Data supplied:
+++++

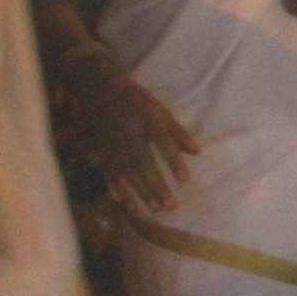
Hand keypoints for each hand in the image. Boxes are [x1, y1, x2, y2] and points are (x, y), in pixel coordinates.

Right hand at [70, 57, 199, 214]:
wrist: (99, 87)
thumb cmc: (137, 101)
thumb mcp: (160, 110)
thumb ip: (178, 132)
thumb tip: (197, 152)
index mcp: (146, 119)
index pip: (162, 143)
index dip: (173, 161)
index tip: (185, 181)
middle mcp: (128, 132)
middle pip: (142, 162)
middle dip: (155, 184)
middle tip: (169, 206)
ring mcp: (112, 140)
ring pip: (126, 169)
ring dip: (139, 191)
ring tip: (153, 209)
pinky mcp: (101, 146)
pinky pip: (107, 168)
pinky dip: (115, 185)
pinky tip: (123, 201)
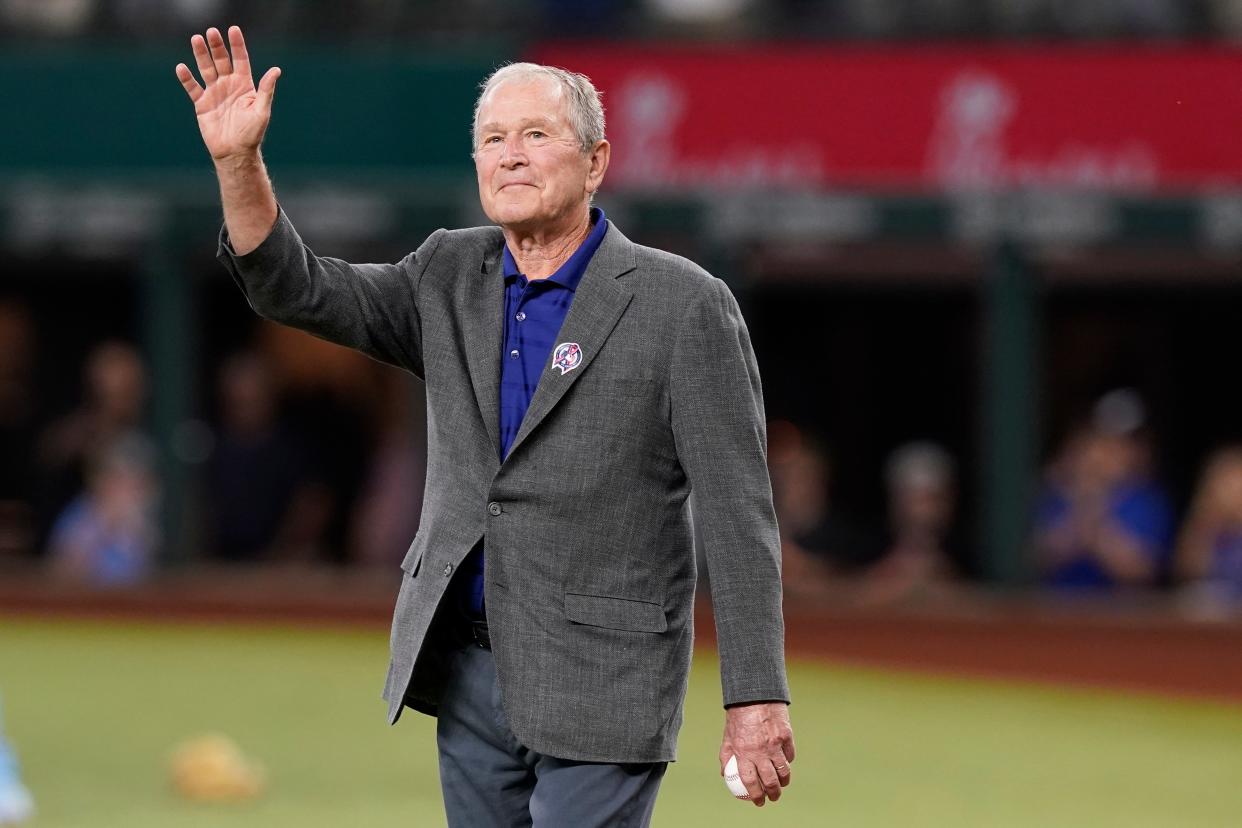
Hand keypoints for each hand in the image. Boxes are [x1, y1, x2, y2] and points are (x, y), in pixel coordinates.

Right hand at [175, 26, 280, 162]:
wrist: (235, 152)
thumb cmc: (251, 133)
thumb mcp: (261, 111)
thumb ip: (266, 90)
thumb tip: (276, 70)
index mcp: (244, 85)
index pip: (241, 60)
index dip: (237, 45)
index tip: (233, 30)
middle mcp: (229, 86)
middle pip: (221, 60)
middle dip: (216, 46)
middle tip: (211, 32)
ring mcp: (214, 93)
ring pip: (206, 69)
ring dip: (201, 55)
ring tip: (196, 39)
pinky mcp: (202, 104)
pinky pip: (193, 87)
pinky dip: (187, 78)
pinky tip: (182, 67)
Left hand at [720, 701, 793, 805]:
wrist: (754, 694)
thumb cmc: (738, 716)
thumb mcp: (727, 736)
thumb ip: (726, 755)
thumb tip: (724, 774)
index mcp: (743, 752)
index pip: (751, 782)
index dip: (756, 796)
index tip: (759, 802)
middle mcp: (760, 751)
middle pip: (771, 781)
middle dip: (774, 794)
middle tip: (773, 797)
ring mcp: (775, 744)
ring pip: (784, 771)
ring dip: (784, 781)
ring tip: (782, 784)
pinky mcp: (786, 736)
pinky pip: (790, 755)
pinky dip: (788, 761)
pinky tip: (785, 762)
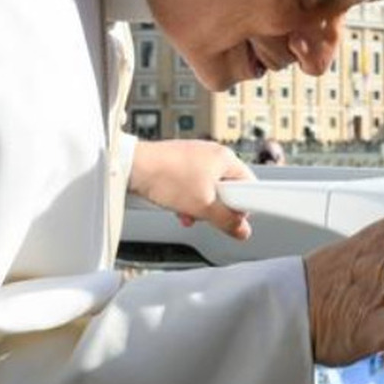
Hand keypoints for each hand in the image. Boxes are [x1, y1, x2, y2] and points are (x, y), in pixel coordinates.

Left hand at [127, 140, 253, 239]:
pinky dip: (187, 197)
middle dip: (216, 207)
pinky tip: (176, 204)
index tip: (231, 218)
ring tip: (186, 209)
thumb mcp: (202, 207)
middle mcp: (213, 153)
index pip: (249, 185)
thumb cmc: (166, 177)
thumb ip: (226, 221)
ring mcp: (197, 156)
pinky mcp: (181, 161)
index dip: (242, 207)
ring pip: (209, 189)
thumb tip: (241, 230)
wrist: (133, 167)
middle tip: (204, 213)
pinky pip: (193, 184)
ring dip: (199, 204)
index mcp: (226, 158)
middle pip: (228, 189)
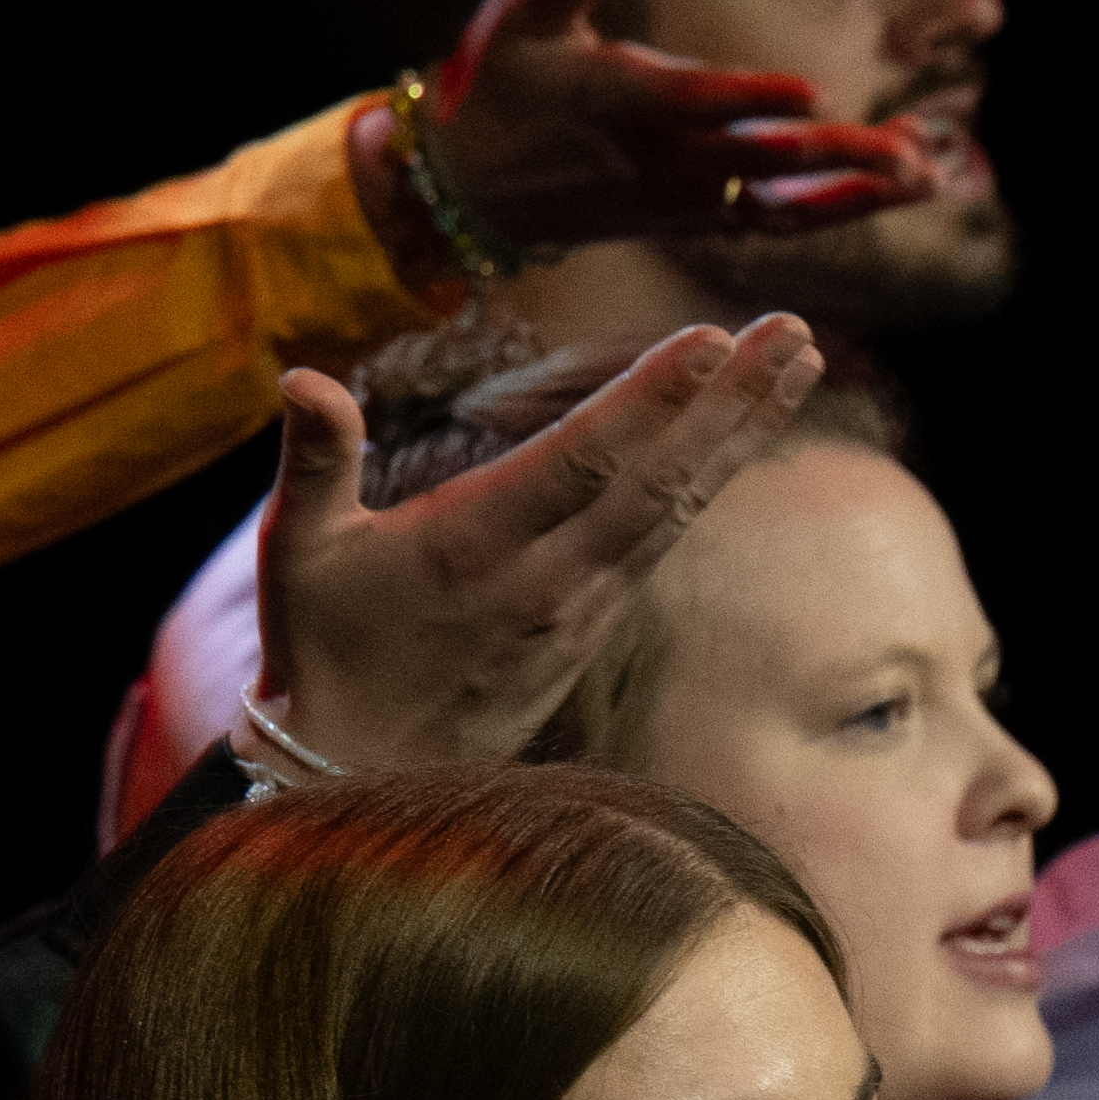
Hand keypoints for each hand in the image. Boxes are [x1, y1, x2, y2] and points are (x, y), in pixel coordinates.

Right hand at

+++++

Verbatim repeat, images removed: give each entry again exactly as it reads.

Solution to this problem:
Hand keypoints for each hand in the image. Boxes are [x1, y1, x2, y2] and points are (x, y), in pixel coordinates.

Right hand at [70, 57, 199, 214]:
wrist: (99, 87)
thumb cmc: (137, 101)
thumb mcp: (160, 110)
thumb ip: (178, 132)
thumb tip: (197, 152)
index mcp: (146, 119)
index pip: (162, 143)
index dip: (173, 161)
index tip: (185, 181)
middle mcp: (128, 132)
middle pip: (142, 162)
middle dip: (155, 184)
middle tip: (169, 206)
ring mcp: (112, 140)
ring pip: (126, 169)
ring dip: (139, 191)
ring tip: (153, 209)
pinky mcp: (101, 146)
pinky pip: (107, 168)
pinky dip: (115, 185)
pinky tip: (123, 201)
Hand keypoints for each hand in the image. Boxes are [x1, y1, x2, y2] and points are (x, y), in pixel coordinates.

Right hand at [175, 26, 280, 162]:
wrist: (235, 152)
thumb cmc: (251, 133)
thumb mcp: (261, 111)
thumb ip: (266, 90)
thumb tip: (276, 70)
index mcp: (244, 85)
index pip: (241, 60)
index dip: (237, 45)
index tip: (233, 30)
middle mcp: (229, 86)
middle pip: (221, 60)
middle dip: (216, 46)
middle tip: (211, 32)
ring mcp: (214, 93)
ring pip: (206, 69)
ring dip: (201, 55)
ring tip: (196, 39)
pinky mcp: (202, 104)
pinky pip: (193, 87)
pinky dip: (187, 78)
pinky tip: (182, 67)
Left hand at [720, 701, 793, 805]:
wrist: (754, 694)
thumb cmc: (738, 716)
thumb mcp: (727, 736)
thumb ip: (726, 755)
thumb tip: (724, 774)
index mcp: (743, 752)
index pip: (751, 782)
index dip: (756, 796)
index tip: (759, 802)
middle mcp: (760, 751)
middle pip: (771, 781)
middle dip: (774, 794)
middle tip: (773, 797)
ring mcp: (775, 744)
ring pip: (784, 771)
ring dip: (784, 781)
ring tip: (782, 784)
pinky mcp: (786, 736)
pinky pip: (790, 755)
pinky dip: (788, 761)
pinky tip: (785, 762)
Hand keypoints for each hand in the image. Boxes are [x1, y1, x2, y2] and points are (x, y), in pixel coordinates.

Left hand at [127, 140, 253, 239]:
pinky dip: (187, 197)
middle dip: (216, 207)
pinky tip: (176, 204)
index tip: (231, 218)
ring tip: (186, 209)
thumb mcp: (202, 207)
middle mcp: (213, 153)
index pip: (249, 185)
thumb cmc: (166, 177)
thumb ip: (226, 221)
ring mcp: (197, 156)
pinky mcp: (181, 161)
index dip: (242, 207)
ring pip: (209, 189)
thumb tip: (241, 230)
wrist: (133, 167)
middle tip: (204, 213)
pinky pip: (193, 184)
ring dip: (199, 204)
index mcp: (226, 158)
middle pip: (228, 189)
Hand keypoints for each hand in the image. Boxes are [x1, y1, x2, y2] and points are (x, y), in pixel coordinates.

Right hand at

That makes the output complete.